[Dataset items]
□ □ □ □ □ □ □

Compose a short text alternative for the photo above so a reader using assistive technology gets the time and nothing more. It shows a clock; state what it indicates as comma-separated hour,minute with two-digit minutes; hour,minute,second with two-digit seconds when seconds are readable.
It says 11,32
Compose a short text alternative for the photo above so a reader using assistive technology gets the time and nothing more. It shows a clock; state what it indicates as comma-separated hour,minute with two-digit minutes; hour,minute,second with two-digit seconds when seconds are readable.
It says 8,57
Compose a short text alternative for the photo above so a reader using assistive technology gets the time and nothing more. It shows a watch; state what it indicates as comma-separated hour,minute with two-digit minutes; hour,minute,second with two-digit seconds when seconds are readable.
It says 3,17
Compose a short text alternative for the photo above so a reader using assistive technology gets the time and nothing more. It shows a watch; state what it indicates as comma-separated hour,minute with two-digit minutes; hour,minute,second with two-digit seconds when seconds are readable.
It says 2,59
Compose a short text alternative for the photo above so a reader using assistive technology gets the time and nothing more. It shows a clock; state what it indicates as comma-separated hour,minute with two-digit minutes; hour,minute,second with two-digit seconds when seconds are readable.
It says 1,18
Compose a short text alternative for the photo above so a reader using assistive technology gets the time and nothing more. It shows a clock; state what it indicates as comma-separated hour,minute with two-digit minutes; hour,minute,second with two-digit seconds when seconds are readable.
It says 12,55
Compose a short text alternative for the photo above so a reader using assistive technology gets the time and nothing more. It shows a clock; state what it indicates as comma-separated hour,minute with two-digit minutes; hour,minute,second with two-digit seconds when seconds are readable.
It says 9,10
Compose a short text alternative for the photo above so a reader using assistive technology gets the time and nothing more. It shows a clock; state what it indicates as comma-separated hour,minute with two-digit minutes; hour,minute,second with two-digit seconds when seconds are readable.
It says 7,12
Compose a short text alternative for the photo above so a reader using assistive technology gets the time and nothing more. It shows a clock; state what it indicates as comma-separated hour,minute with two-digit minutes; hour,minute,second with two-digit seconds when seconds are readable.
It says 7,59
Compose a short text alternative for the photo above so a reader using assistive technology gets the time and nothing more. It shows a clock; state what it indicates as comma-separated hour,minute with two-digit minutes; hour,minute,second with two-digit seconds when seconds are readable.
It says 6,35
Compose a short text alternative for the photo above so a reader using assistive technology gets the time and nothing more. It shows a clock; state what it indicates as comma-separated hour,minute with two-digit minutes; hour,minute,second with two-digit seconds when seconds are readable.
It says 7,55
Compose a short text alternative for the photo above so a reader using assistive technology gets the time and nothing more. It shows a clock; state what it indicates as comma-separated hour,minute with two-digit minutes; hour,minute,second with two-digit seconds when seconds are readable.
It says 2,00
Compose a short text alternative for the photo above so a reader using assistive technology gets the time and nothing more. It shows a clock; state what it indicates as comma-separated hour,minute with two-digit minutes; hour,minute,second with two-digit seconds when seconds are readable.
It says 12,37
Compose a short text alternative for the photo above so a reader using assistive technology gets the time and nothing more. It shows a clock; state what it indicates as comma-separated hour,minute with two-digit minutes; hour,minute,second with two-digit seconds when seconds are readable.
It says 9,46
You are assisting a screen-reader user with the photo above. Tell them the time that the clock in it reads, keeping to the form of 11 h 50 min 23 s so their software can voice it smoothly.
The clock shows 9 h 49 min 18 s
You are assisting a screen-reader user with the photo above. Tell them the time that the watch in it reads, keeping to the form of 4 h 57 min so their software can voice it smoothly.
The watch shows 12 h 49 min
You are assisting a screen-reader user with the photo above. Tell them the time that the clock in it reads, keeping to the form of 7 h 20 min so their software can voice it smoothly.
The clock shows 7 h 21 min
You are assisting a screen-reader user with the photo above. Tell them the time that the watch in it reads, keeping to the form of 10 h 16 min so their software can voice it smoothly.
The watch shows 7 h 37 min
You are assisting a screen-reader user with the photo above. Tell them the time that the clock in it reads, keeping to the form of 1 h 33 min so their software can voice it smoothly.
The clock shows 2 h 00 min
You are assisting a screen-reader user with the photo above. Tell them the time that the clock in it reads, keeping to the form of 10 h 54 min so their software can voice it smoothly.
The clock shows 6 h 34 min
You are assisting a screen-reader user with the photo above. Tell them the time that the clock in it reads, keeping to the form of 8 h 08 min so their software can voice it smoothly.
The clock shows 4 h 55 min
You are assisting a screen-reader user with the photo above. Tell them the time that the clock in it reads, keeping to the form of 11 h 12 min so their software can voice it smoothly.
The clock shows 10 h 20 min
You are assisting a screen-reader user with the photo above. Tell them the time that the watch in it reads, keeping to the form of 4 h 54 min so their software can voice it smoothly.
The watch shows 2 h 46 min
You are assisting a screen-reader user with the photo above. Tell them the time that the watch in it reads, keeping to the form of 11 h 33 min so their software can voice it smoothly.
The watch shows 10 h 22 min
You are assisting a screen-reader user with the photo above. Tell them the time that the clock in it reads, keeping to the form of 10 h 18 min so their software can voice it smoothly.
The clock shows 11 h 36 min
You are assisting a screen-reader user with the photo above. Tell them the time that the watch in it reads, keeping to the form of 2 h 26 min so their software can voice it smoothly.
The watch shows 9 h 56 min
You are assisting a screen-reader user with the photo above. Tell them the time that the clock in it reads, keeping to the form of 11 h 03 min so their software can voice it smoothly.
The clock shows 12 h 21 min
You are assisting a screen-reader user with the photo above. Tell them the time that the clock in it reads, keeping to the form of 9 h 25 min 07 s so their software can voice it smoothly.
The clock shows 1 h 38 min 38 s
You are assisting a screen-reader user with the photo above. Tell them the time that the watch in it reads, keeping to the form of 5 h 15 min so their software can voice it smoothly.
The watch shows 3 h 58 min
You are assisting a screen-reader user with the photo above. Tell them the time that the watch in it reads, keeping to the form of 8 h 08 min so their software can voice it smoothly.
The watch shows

□ □ □ □ □ □ □

Render every one of the lines above as a Markdown table with the columns Row and Line, numbering each row and skipping any blank lines.

| Row | Line |
|---|---|
| 1 | Compose a short text alternative for the photo above so a reader using assistive technology gets the time and nothing more. It shows a clock; state what it indicates as comma-separated hour,minute with two-digit minutes; hour,minute,second with two-digit seconds when seconds are readable. |
| 2 | It says 11,32 |
| 3 | Compose a short text alternative for the photo above so a reader using assistive technology gets the time and nothing more. It shows a clock; state what it indicates as comma-separated hour,minute with two-digit minutes; hour,minute,second with two-digit seconds when seconds are readable. |
| 4 | It says 8,57 |
| 5 | Compose a short text alternative for the photo above so a reader using assistive technology gets the time and nothing more. It shows a watch; state what it indicates as comma-separated hour,minute with two-digit minutes; hour,minute,second with two-digit seconds when seconds are readable. |
| 6 | It says 3,17 |
| 7 | Compose a short text alternative for the photo above so a reader using assistive technology gets the time and nothing more. It shows a watch; state what it indicates as comma-separated hour,minute with two-digit minutes; hour,minute,second with two-digit seconds when seconds are readable. |
| 8 | It says 2,59 |
| 9 | Compose a short text alternative for the photo above so a reader using assistive technology gets the time and nothing more. It shows a clock; state what it indicates as comma-separated hour,minute with two-digit minutes; hour,minute,second with two-digit seconds when seconds are readable. |
| 10 | It says 1,18 |
| 11 | Compose a short text alternative for the photo above so a reader using assistive technology gets the time and nothing more. It shows a clock; state what it indicates as comma-separated hour,minute with two-digit minutes; hour,minute,second with two-digit seconds when seconds are readable. |
| 12 | It says 12,55 |
| 13 | Compose a short text alternative for the photo above so a reader using assistive technology gets the time and nothing more. It shows a clock; state what it indicates as comma-separated hour,minute with two-digit minutes; hour,minute,second with two-digit seconds when seconds are readable. |
| 14 | It says 9,10 |
| 15 | Compose a short text alternative for the photo above so a reader using assistive technology gets the time and nothing more. It shows a clock; state what it indicates as comma-separated hour,minute with two-digit minutes; hour,minute,second with two-digit seconds when seconds are readable. |
| 16 | It says 7,12 |
| 17 | Compose a short text alternative for the photo above so a reader using assistive technology gets the time and nothing more. It shows a clock; state what it indicates as comma-separated hour,minute with two-digit minutes; hour,minute,second with two-digit seconds when seconds are readable. |
| 18 | It says 7,59 |
| 19 | Compose a short text alternative for the photo above so a reader using assistive technology gets the time and nothing more. It shows a clock; state what it indicates as comma-separated hour,minute with two-digit minutes; hour,minute,second with two-digit seconds when seconds are readable. |
| 20 | It says 6,35 |
| 21 | Compose a short text alternative for the photo above so a reader using assistive technology gets the time and nothing more. It shows a clock; state what it indicates as comma-separated hour,minute with two-digit minutes; hour,minute,second with two-digit seconds when seconds are readable. |
| 22 | It says 7,55 |
| 23 | Compose a short text alternative for the photo above so a reader using assistive technology gets the time and nothing more. It shows a clock; state what it indicates as comma-separated hour,minute with two-digit minutes; hour,minute,second with two-digit seconds when seconds are readable. |
| 24 | It says 2,00 |
| 25 | Compose a short text alternative for the photo above so a reader using assistive technology gets the time and nothing more. It shows a clock; state what it indicates as comma-separated hour,minute with two-digit minutes; hour,minute,second with two-digit seconds when seconds are readable. |
| 26 | It says 12,37 |
| 27 | Compose a short text alternative for the photo above so a reader using assistive technology gets the time and nothing more. It shows a clock; state what it indicates as comma-separated hour,minute with two-digit minutes; hour,minute,second with two-digit seconds when seconds are readable. |
| 28 | It says 9,46 |
| 29 | You are assisting a screen-reader user with the photo above. Tell them the time that the clock in it reads, keeping to the form of 11 h 50 min 23 s so their software can voice it smoothly. |
| 30 | The clock shows 9 h 49 min 18 s |
| 31 | You are assisting a screen-reader user with the photo above. Tell them the time that the watch in it reads, keeping to the form of 4 h 57 min so their software can voice it smoothly. |
| 32 | The watch shows 12 h 49 min |
| 33 | You are assisting a screen-reader user with the photo above. Tell them the time that the clock in it reads, keeping to the form of 7 h 20 min so their software can voice it smoothly. |
| 34 | The clock shows 7 h 21 min |
| 35 | You are assisting a screen-reader user with the photo above. Tell them the time that the watch in it reads, keeping to the form of 10 h 16 min so their software can voice it smoothly. |
| 36 | The watch shows 7 h 37 min |
| 37 | You are assisting a screen-reader user with the photo above. Tell them the time that the clock in it reads, keeping to the form of 1 h 33 min so their software can voice it smoothly. |
| 38 | The clock shows 2 h 00 min |
| 39 | You are assisting a screen-reader user with the photo above. Tell them the time that the clock in it reads, keeping to the form of 10 h 54 min so their software can voice it smoothly. |
| 40 | The clock shows 6 h 34 min |
| 41 | You are assisting a screen-reader user with the photo above. Tell them the time that the clock in it reads, keeping to the form of 8 h 08 min so their software can voice it smoothly. |
| 42 | The clock shows 4 h 55 min |
| 43 | You are assisting a screen-reader user with the photo above. Tell them the time that the clock in it reads, keeping to the form of 11 h 12 min so their software can voice it smoothly. |
| 44 | The clock shows 10 h 20 min |
| 45 | You are assisting a screen-reader user with the photo above. Tell them the time that the watch in it reads, keeping to the form of 4 h 54 min so their software can voice it smoothly. |
| 46 | The watch shows 2 h 46 min |
| 47 | You are assisting a screen-reader user with the photo above. Tell them the time that the watch in it reads, keeping to the form of 11 h 33 min so their software can voice it smoothly. |
| 48 | The watch shows 10 h 22 min |
| 49 | You are assisting a screen-reader user with the photo above. Tell them the time that the clock in it reads, keeping to the form of 10 h 18 min so their software can voice it smoothly. |
| 50 | The clock shows 11 h 36 min |
| 51 | You are assisting a screen-reader user with the photo above. Tell them the time that the watch in it reads, keeping to the form of 2 h 26 min so their software can voice it smoothly. |
| 52 | The watch shows 9 h 56 min |
| 53 | You are assisting a screen-reader user with the photo above. Tell them the time that the clock in it reads, keeping to the form of 11 h 03 min so their software can voice it smoothly. |
| 54 | The clock shows 12 h 21 min |
| 55 | You are assisting a screen-reader user with the photo above. Tell them the time that the clock in it reads, keeping to the form of 9 h 25 min 07 s so their software can voice it smoothly. |
| 56 | The clock shows 1 h 38 min 38 s |
| 57 | You are assisting a screen-reader user with the photo above. Tell them the time that the watch in it reads, keeping to the form of 5 h 15 min so their software can voice it smoothly. |
| 58 | The watch shows 3 h 58 min |
| 59 | You are assisting a screen-reader user with the photo above. Tell them the time that the watch in it reads, keeping to the form of 8 h 08 min so their software can voice it smoothly. |
| 60 | The watch shows |